Зрители собрались уж расходиться, думая, что это финал, и ничего трогательнее быть не может. Но они ошиблись. Оказывается, Васька и старшая сестра спустились в зал не просто так, а с микрофонами в руках. Вася взял за руку Земфиру, его сестренка — Баро. И они повели этих немолодых, слегка смущающихся людей друг к другу, приговаривая на ходу:
— Баро! Земфира нам костюмчики для сказки сшила!
— Посмотри, какие красивые, правда?!
— Она такая добрая!
— Она нам, как мама!
— И ты Баро очень добрый! Очень хороший!
— Мы же видим, что вы поссорились!
— Не надо! Помиритесь! Вы оба такие хорошие.
— Если это из-за нас, мы все-все делать будем, что Земфира скажет!
— Мы будем очень послушные!
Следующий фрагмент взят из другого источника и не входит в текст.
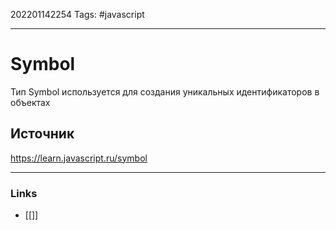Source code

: 202201142254
Tags: #javascript 

--- 
# Symbol
Тип Symbol используется для создания уникальных идентификаторов в объектах

## Источник
https://learn.javascript.ru/symbol

--- 
### Links
- [[]]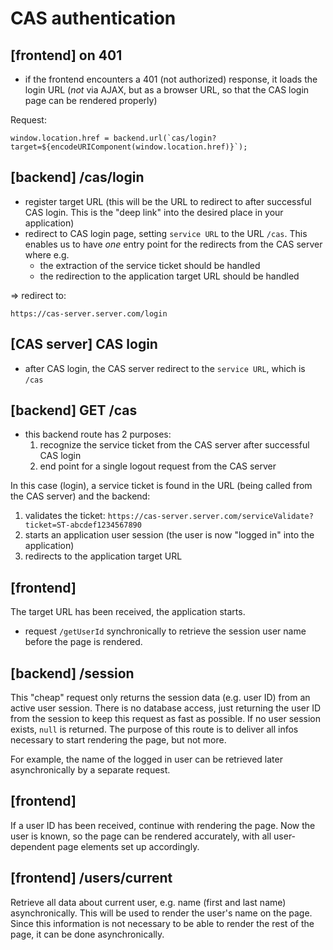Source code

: # CAS authentication

## [frontend] on 401

* if the frontend encounters a 401 (not authorized) response, it loads the login URL (*not* via AJAX, but as a browser URL, so that the CAS login page can be rendered properly) 

Request:

	window.location.href = backend.url(`cas/login?target=${encodeURIComponent(window.location.href)}`);

## [backend] /cas/login

* register target URL (this will be the URL to redirect to after successful CAS login. This is the "deep link" into the desired place in your application)
* redirect to CAS login page, setting `service URL` to the URL `/cas`. This enables us to have *one* entry point for the redirects from the CAS server where e.g. 
	* the extraction of the service ticket should be handled
	* the redirection to the application target URL should be handled

=> redirect to:

	https://cas-server.server.com/login

## [CAS server] CAS login

* after CAS login, the CAS server redirect to the `service URL`, which is `/cas`

## [backend] GET /cas

* this backend route has 2 purposes:
	1. recognize the service ticket from the CAS server after successful CAS login
	2. end point for a single logout request from the CAS server


In this case (login), a service ticket is found in the URL (being called from the CAS server) and the backend:

1. validates the ticket: `https://cas-server.server.com/serviceValidate?ticket=ST-abcdef1234567890`
2. starts an application user session (the user is now "logged in" into the application)
2. redirects to the application target URL

## [frontend]

The target URL has been received, the application starts.

* request `/getUserId` synchronically to retrieve the session user name before the page is rendered.

## [backend] /session

This "cheap" request only returns the session data (e.g. user ID) from an active user session. There is no database access, just returning the user ID from the session to keep this request as fast as possible. If no user session exists, `null` is returned. The purpose of this route is to deliver all infos necessary to start rendering the page, but not more.

For example, the name of the logged in user can be retrieved later asynchronically by a separate request.

## [frontend]

If a user ID has been received, continue with rendering the page. Now the user is known, so the page can be rendered accurately, with all user-dependent page elements set up accordingly.

## [frontend] /users/current

Retrieve all data about current user, e.g. name (first and last name) asynchronically. This will be used to render the user's name on the page. Since this information is not necessary to be able to render the rest of the page, it can be done asynchronically. 
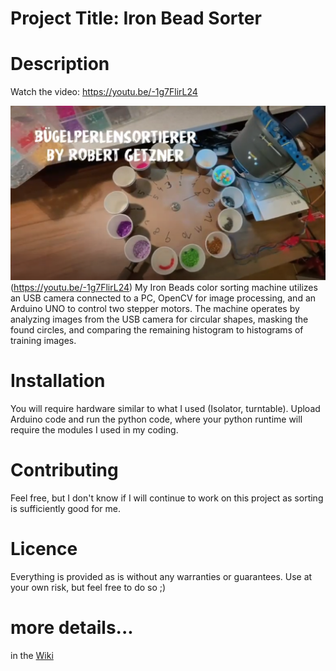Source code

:# Project Title: Iron Bead Sorter

# Description

Watch the video: https://youtu.be/-1g7FlirL24

![Image of the project](https://raw.githubusercontent.com/RobertGetzner/IronBeadSorter/main/IronBeadSorterRobert.png)(https://youtu.be/-1g7FlirL24)
My Iron Beads color sorting machine utilizes an USB camera connected to a PC, OpenCV for image processing, and an Arduino UNO to control two stepper motors. The machine operates by analyzing images from the USB camera for circular shapes, masking the found circles, and comparing the remaining histogram to histograms of training images. 

# Installation
You will require hardware similar to what I used (Isolator, turntable). Upload Arduino code and run the python code, where your python runtime will require the modules I used in my coding. 

# Contributing
Feel free, but I don't know if I will continue to work on this project as sorting is sufficiently good for me. 

# Licence
Everything is provided as is without any warranties or guarantees. Use at your own risk, but feel free to do so ;)


# more details...
in the [Wiki](https://github.com/RobertGetzner/IronBeadSorter/wiki)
И даже кашу начнем кушать!
Дети в тревожном ожидании смотрели на Баро и Земфиру. Те стояли, растерянно глядя друг на друга. Потом улыбнулись и обнялись. Дети, сгрудившиеся вокруг них, радостно запрыгали. А остальные люди зааплодировали. Ян Альбертович, тот от избытка чувств вообще прослезился (он обожал такие благополучные и трогательные финалы). И от этого люди вокруг умилялись еще больше: надо же, какие хорошие, душевные люди работают в нашей прокуратуре!